Sharding is not the same thing as read replicas, but you often end up with both: partitioned primaries for write scale, replicas for read-heavy paths that still respect tenant boundaries. Sketch of that split:
Separate reads & writes
8. How to choose between user, tenant, region, or something else
Work through:
- What is the most common request scope? That is your first-class shard dimension.
- What invariants cross scopes? If “always global,” you need async projections—not bigger scatter-gather in the request path.
- What fails if one shard melts? Pick boundaries that match blast radius you can explain to finance.
- What does ops need? Tenant moves, regional failovers, per-tenant export—make those operations possible without rewriting physics.
Rules of thumb
| Product shape | First hop |
|---|---|
| Consumer app | hash(user_id) |
| B2B SaaS | hash(tenant_id) + plan for elephants |
| Logs / events | time_bucket + hash(dimension) |
| Regulated locality | region → inner hash |
9. Anti-patterns to avoid
- Sharding on emails or usernames that users can change—your mapping becomes a migration treadmill.
- Sharding on metrics you do not control (current QPS per key) instead of stable ownership.

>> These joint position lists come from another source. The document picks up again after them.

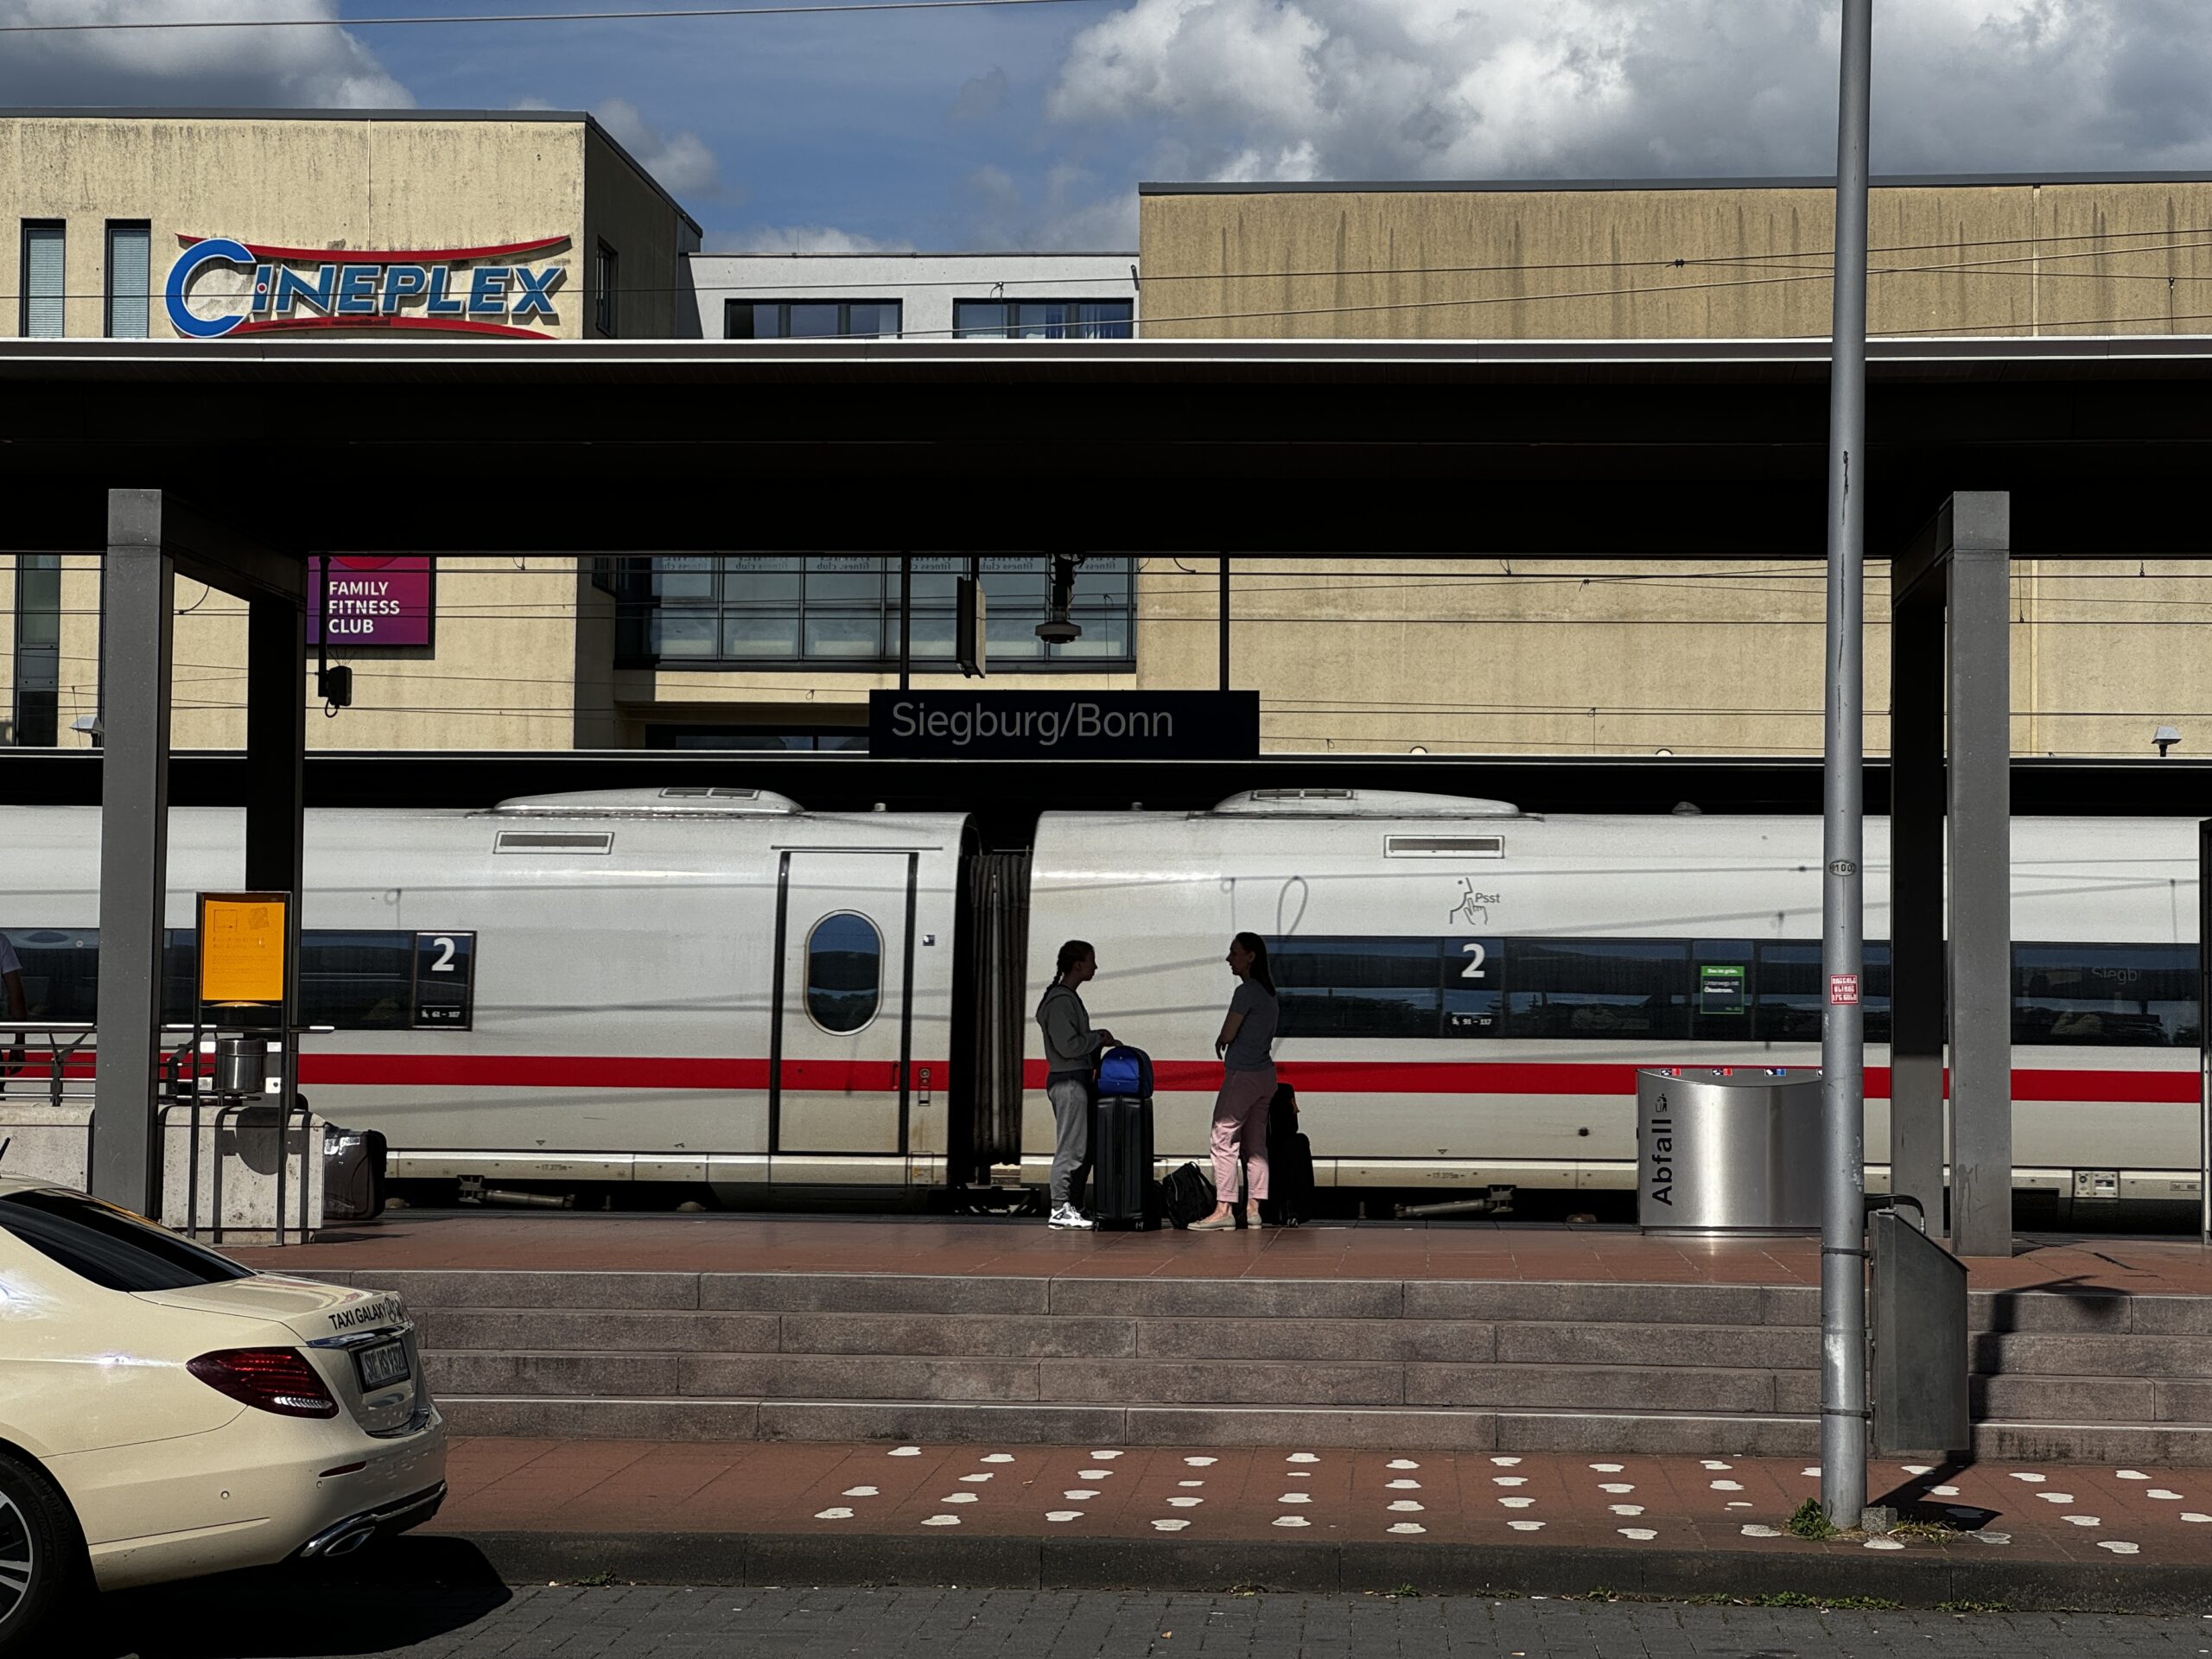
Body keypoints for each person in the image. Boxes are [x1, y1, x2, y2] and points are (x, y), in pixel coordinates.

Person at [1192, 931, 1280, 1231]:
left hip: (1243, 1075)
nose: (1229, 959)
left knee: (1223, 1136)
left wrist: (1221, 1039)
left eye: (1234, 952)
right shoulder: (1269, 994)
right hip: (1267, 1075)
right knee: (1255, 1145)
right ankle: (1254, 1209)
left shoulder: (1247, 992)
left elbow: (1229, 1034)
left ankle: (1224, 1208)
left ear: (1250, 956)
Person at [1035, 939, 1116, 1230]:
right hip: (1069, 1081)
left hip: (1077, 1079)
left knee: (1083, 1147)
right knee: (1071, 1148)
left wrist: (1096, 1038)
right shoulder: (1060, 1001)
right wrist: (1098, 1038)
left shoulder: (1067, 998)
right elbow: (1068, 1046)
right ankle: (1059, 1207)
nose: (1095, 966)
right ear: (1078, 964)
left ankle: (1074, 1204)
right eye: (1092, 960)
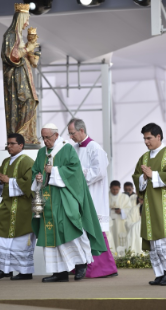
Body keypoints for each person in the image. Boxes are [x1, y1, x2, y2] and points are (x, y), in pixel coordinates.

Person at [31, 123, 107, 283]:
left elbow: (75, 171)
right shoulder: (40, 153)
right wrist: (38, 177)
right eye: (43, 138)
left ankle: (81, 264)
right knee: (51, 235)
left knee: (71, 229)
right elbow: (36, 171)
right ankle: (59, 272)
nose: (45, 141)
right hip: (47, 200)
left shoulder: (67, 149)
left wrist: (54, 171)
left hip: (64, 198)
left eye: (48, 138)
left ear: (56, 136)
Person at [67, 118, 117, 278]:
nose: (71, 137)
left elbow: (100, 172)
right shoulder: (74, 148)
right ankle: (81, 266)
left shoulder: (95, 148)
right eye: (69, 134)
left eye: (72, 133)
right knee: (80, 232)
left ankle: (105, 268)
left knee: (94, 231)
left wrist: (78, 173)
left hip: (93, 196)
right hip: (78, 196)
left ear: (81, 130)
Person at [0, 133, 35, 280]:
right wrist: (0, 181)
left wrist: (10, 180)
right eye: (7, 144)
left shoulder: (28, 162)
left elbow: (30, 183)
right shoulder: (6, 161)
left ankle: (25, 272)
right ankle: (5, 269)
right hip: (7, 204)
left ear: (21, 145)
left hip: (23, 206)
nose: (8, 146)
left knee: (21, 240)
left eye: (12, 143)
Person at [1, 3, 40, 145]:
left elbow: (31, 60)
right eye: (26, 19)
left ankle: (27, 135)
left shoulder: (19, 36)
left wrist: (32, 51)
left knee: (30, 102)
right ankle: (20, 135)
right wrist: (27, 48)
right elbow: (11, 56)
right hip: (16, 78)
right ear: (21, 18)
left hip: (24, 76)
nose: (27, 23)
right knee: (25, 102)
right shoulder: (11, 35)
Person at [132, 123, 166, 286]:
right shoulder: (144, 158)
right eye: (144, 138)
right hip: (149, 206)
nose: (146, 141)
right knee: (153, 244)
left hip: (163, 207)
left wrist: (153, 174)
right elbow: (136, 176)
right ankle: (159, 274)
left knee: (163, 242)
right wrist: (143, 178)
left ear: (158, 137)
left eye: (149, 138)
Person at [109, 181, 132, 248]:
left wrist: (121, 211)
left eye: (117, 189)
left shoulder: (125, 197)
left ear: (120, 188)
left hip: (120, 223)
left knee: (120, 241)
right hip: (109, 222)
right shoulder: (105, 196)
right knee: (110, 238)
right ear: (110, 188)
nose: (115, 191)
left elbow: (130, 210)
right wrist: (110, 209)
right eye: (113, 189)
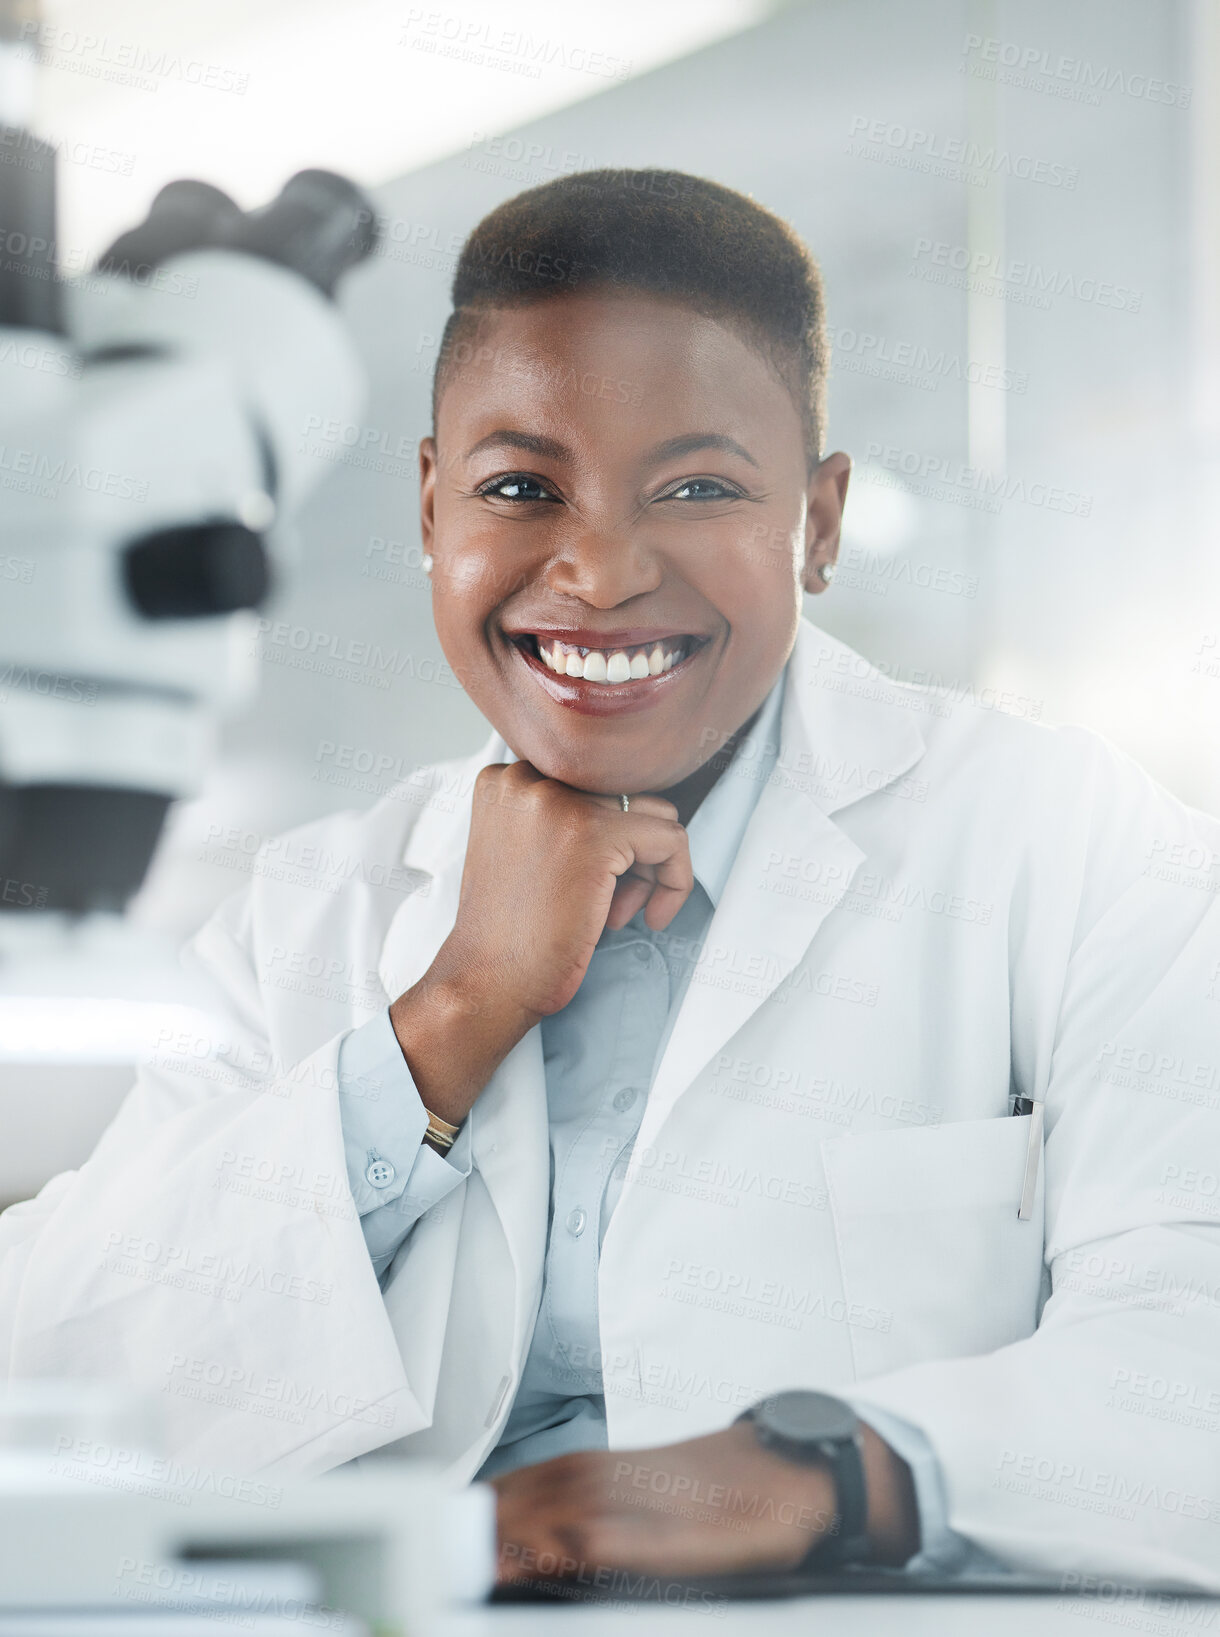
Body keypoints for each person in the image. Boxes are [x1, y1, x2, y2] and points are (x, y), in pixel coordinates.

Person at [3, 169, 1220, 1591]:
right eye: (521, 487)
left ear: (819, 523)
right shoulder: (309, 911)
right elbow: (53, 1383)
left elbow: (1190, 1337)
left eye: (699, 487)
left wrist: (818, 1468)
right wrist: (449, 1018)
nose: (597, 568)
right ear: (426, 502)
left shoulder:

- Monotonic-only keys for writes (naive time) without a stir—everyone piles onto the last node.
- Pretending cross-shard joins are free because the ORM still lets you type them.
10. Interview-style summary
- Name the unit of ownership the business already uses.
- Pick hash vs range vs composite from access paths, not vibes.
- Add region or time when law, latency, or lifecycle demand it.
- Call out hot spots (elephants, “today,” monotonic IDs) and how you spread them.
- Admit fan-out features and solve them with async indexes, warehouses, or product scope changes—not bigger SQL hope.
Summary table
| Shard key | Best for | Main risk | Pattern |
|---|---|---|---|
user_id | B2C product surfaces | global graphs / search | hash(user_id) |
tenant_id | multi-tenant SaaS | elephant tenants | hash(tenant_id) + isolate big |
region | residency, RTT | travelers, cross-region BI | region → inner hash |
| time + hash | telemetry, audit | hot current bucket | date_bucket + hash(id) |
Closing
The shard key is a product decision wearing a database costume.
Pick the dimension your requests already believe in, spread load inside it on purpose, and document the two queries that will hurt—because those are the ones that will page you at 3 a.m. anyway.